The reason tests like the AP exam are so expensive, Hollingsworth says, is because they are so labor intensive to make. Before the test is even administered, education experts must design and test the exam, which probably accounts for the biggest costs. There are discipline experts, curriculum experts, childhood development experts, language experts, test creation experts, statistics experts, and teachers all contributing to the creation of the exam.
“[There are] exam proctors who need to be paid. The people who print the test, under high security, need to be paid. The people who ship the test need to be paid. Is it fair of anyone to question why tests cost money?” says Hollingsworth.
To help low-income students pay for the AP exam, the College Board has a fee-reduction program. Some states offer additional fee reductions through federal and state grants. Last year, the U.S. Department of Education awarded more than $28.8 million in grants to 42 states to cover a portion of the fees charged to low-income students.
For some students, though, the aid is not enough. At a reduced fee, the exam costs about $28. But the AP is just one of many exams students hoping to go to college must take — and there are other costs to factor in.
There are preparation course fees and tutors to pay, if parents aim to give their kid a leg up on the competition.

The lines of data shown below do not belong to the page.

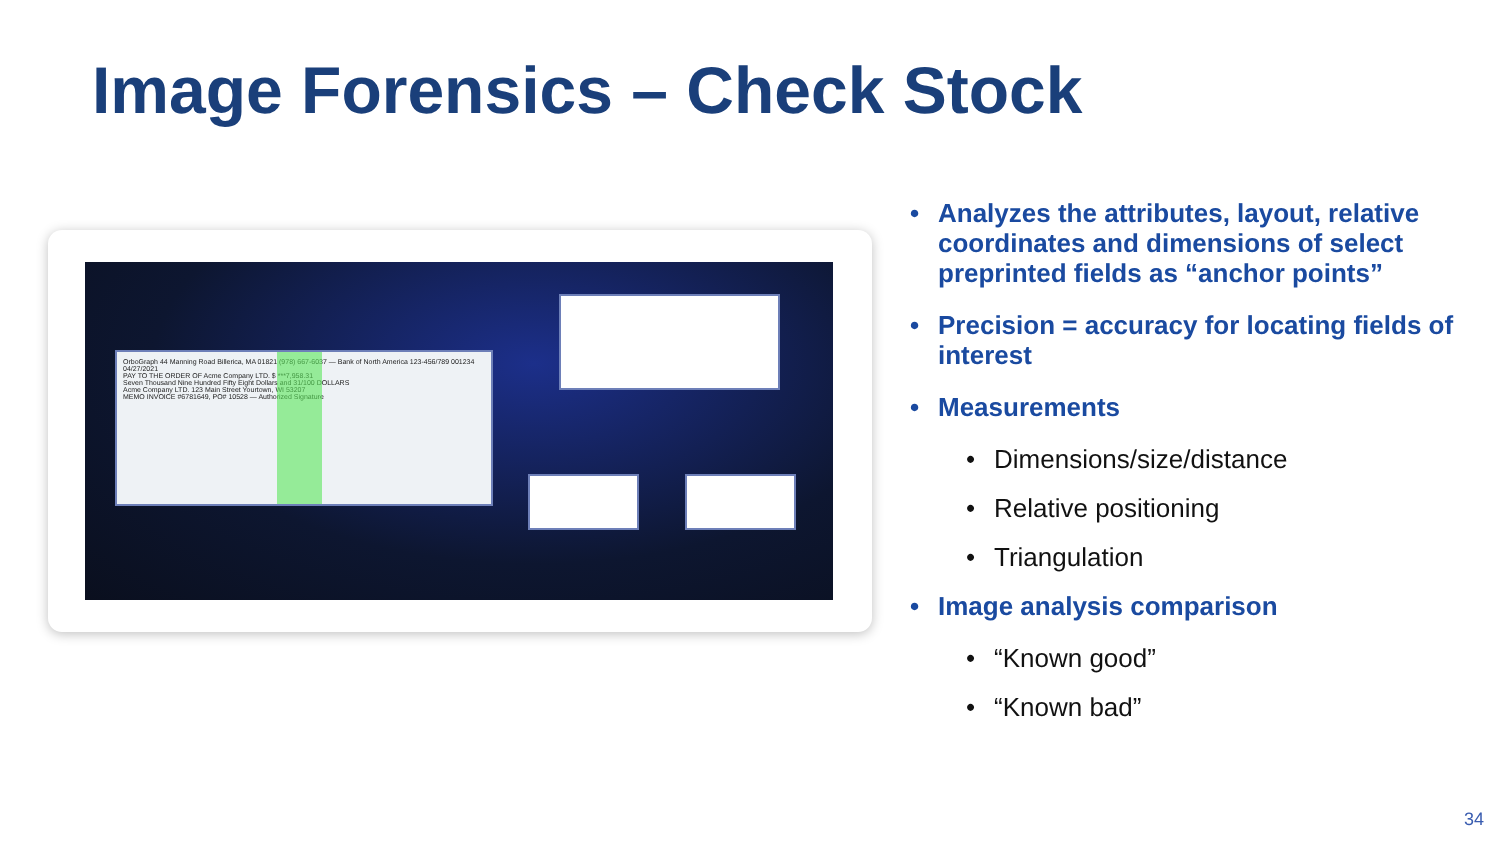Image Forensics – Check Stock
OrboGraph 44 Manning Road Billerica, MA 01821 (978) 667-6037 — Bank of North America 123-456/789 001234 04/27/2021
PAY TO THE ORDER OF Acme Company LTD. $ ***7,958.31
Seven Thousand Nine Hundred Fifty Eight Dollars and 31/100 DOLLARS
Acme Company LTD. 123 Main Street Yourtown, WI 53207
MEMO INVOICE #6781649, PO# 10528 — Authorized Signature
• Analyzes the attributes, layout, relative coordinates and dimensions of select preprinted fields as “anchor points”
• Precision = accuracy for locating fields of interest
• Measurements
• Dimensions/size/distance
• Relative positioning
• Triangulation
• Image analysis comparison
• “Known good”
• “Known bad”
34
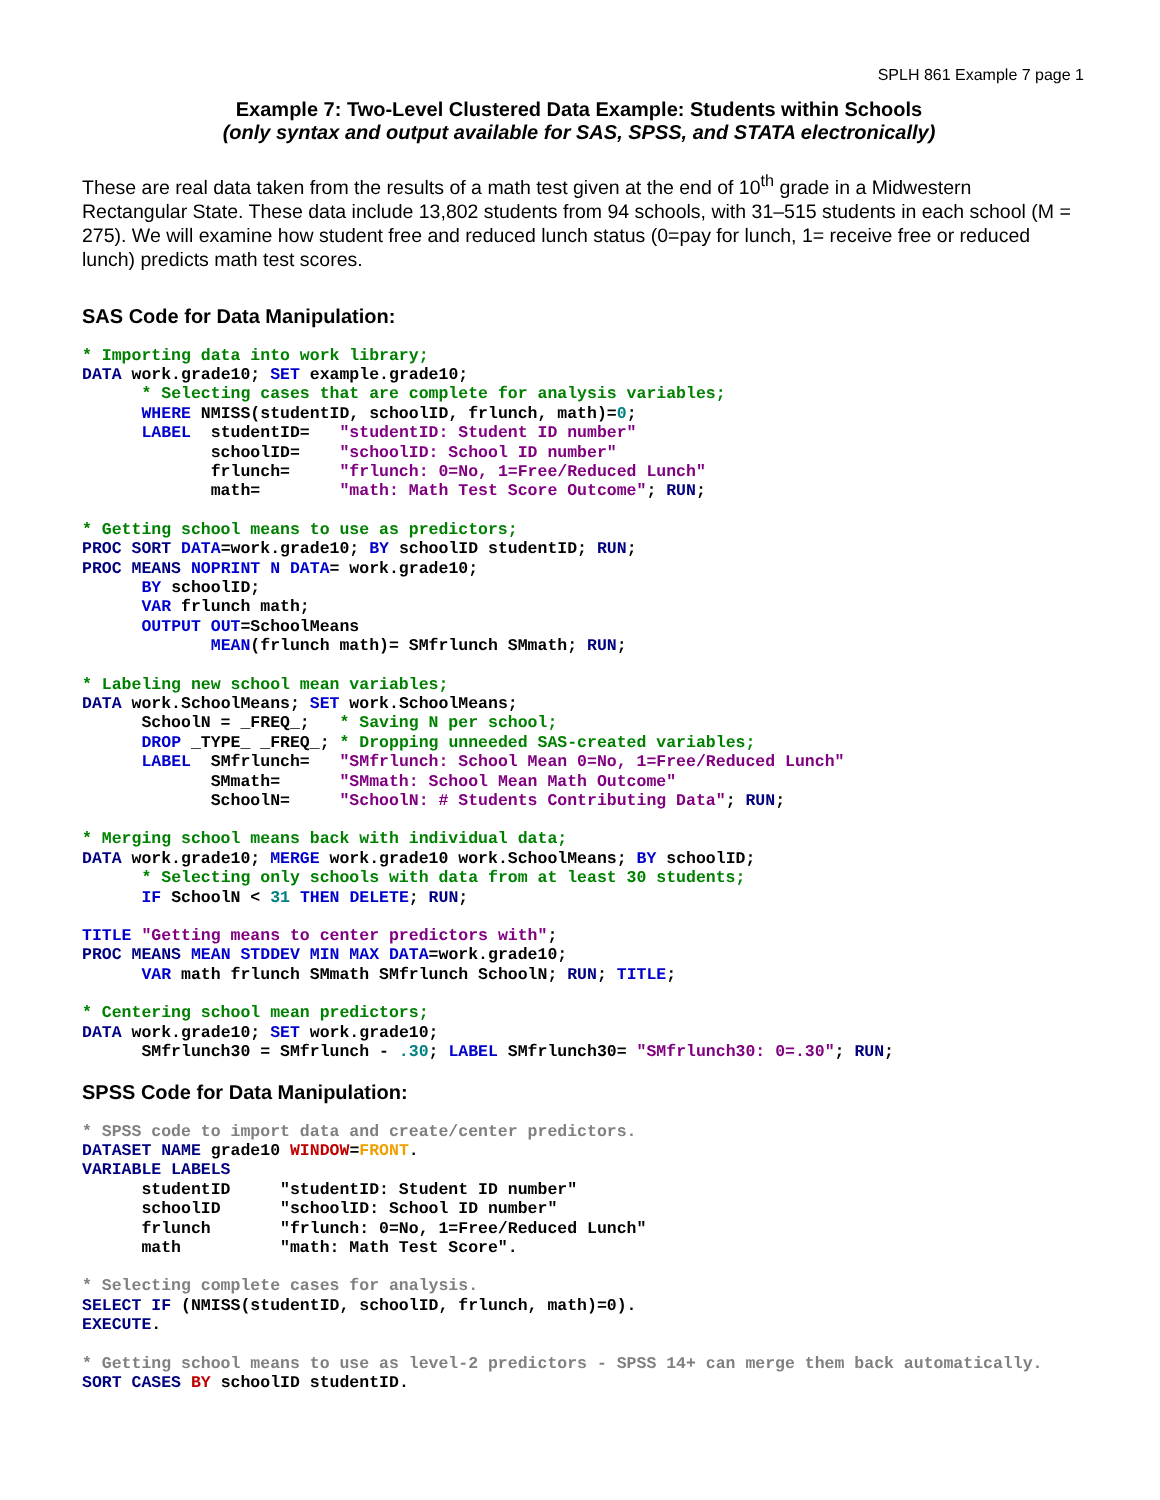SPLH 861 Example 7 page 1
Example 7: Two-Level Clustered Data Example: Students within Schools
(only syntax and output available for SAS, SPSS, and STATA electronically)
These are real data taken from the results of a math test given at the end of 10<sup>th</sup> grade in a Midwestern Rectangular State. These data include 13,802 students from 94 schools, with 31–515 students in each school (M = 275). We will examine how student free and reduced lunch status (0=pay for lunch, 1= receive free or reduced lunch) predicts math test scores.
SAS Code for Data Manipulation:
* Importing data into work library;
DATA work.grade10; SET example.grade10;
      * Selecting cases that are complete for analysis variables;
      WHERE NMISS(studentID, schoolID, frlunch, math)=0;
      LABEL  studentID=   "studentID: Student ID number"
             schoolID=    "schoolID: School ID number"
             frlunch=     "frlunch: 0=No, 1=Free/Reduced Lunch"
             math=        "math: Math Test Score Outcome"; RUN;
* Getting school means to use as predictors;
PROC SORT DATA=work.grade10; BY schoolID studentID; RUN;
PROC MEANS NOPRINT N DATA= work.grade10;
      BY schoolID;
      VAR frlunch math;
      OUTPUT OUT=SchoolMeans
             MEAN(frlunch math)= SMfrlunch SMmath; RUN;
* Labeling new school mean variables;
DATA work.SchoolMeans; SET work.SchoolMeans;
      SchoolN = _FREQ_;   * Saving N per school;
      DROP _TYPE_ _FREQ_; * Dropping unneeded SAS-created variables;
      LABEL  SMfrlunch=   "SMfrlunch: School Mean 0=No, 1=Free/Reduced Lunch"
             SMmath=      "SMmath: School Mean Math Outcome"
             SchoolN=     "SchoolN: # Students Contributing Data"; RUN;
* Merging school means back with individual data;
DATA work.grade10; MERGE work.grade10 work.SchoolMeans; BY schoolID;
      * Selecting only schools with data from at least 30 students;
      IF SchoolN < 31 THEN DELETE; RUN;
TITLE "Getting means to center predictors with";
PROC MEANS MEAN STDDEV MIN MAX DATA=work.grade10;
      VAR math frlunch SMmath SMfrlunch SchoolN; RUN; TITLE;
* Centering school mean predictors;
DATA work.grade10; SET work.grade10;
      SMfrlunch30 = SMfrlunch - .30; LABEL SMfrlunch30= "SMfrlunch30: 0=.30"; RUN;
SPSS Code for Data Manipulation:
* SPSS code to import data and create/center predictors.
DATASET NAME grade10 WINDOW=FRONT.
VARIABLE LABELS
      studentID     "studentID: Student ID number"
      schoolID      "schoolID: School ID number"
      frlunch       "frlunch: 0=No, 1=Free/Reduced Lunch"
      math          "math: Math Test Score".
* Selecting complete cases for analysis.
SELECT IF (NMISS(studentID, schoolID, frlunch, math)=0).
EXECUTE.
* Getting school means to use as level-2 predictors - SPSS 14+ can merge them back automatically.
SORT CASES BY schoolID studentID.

There are costs for extracurricular activities, which help students appear more well-rounded in their college applications. There are other exams to pay for — $51 for the SAT (more if you’re taking a subject test) and $36.50 for the ACT (the no writing version). And by the time you add up application and entrance fees — parents are out of hundreds or thousands of dollars well before their child steps onto a college campus. Even applying for financial aid can cost money (though the Free Application for Federal Student Aid is indeed free).
“Kids with means are definitely at an advantage,” says Heidi Waterfield, an educational consultant.
Wealthy students can not only afford tutors to help them raise their exam scores, but they can also take tests multiple times. Kids from affluent families can attend expensive, highly specialized camps during the summer to help them gain critical skills and don’t have the same economic burdens lower-income students face.
“That gives advantages to kids in ways that are subtle,” says Waterfield.
Waterfield would like the College Board to shift to a graduated payment scale for tests like the AP, so that families pay what they can afford. For low-income families who don’t have the money to hire a coach or tutor, she says students should take advantage of free online courses, borrow test books from the library, attend free workshops or programs conducted by local nonprofits, and look into vouchers or reduced-fee programs.
While students who come from disadvantaged backgrounds may not have the same resources as other kids, Williams says she hopes to change the mentality of her students to make them more competitive. In the grand scheme of things, the $89 fee for an AP test is not that big of a deal, she says, but changing students’ minds about where they can go for school and what they can do is.
“These kids already face situations that are unfair,” says Williams. “But I hope they do their best to find a way to get around all their obstacles.”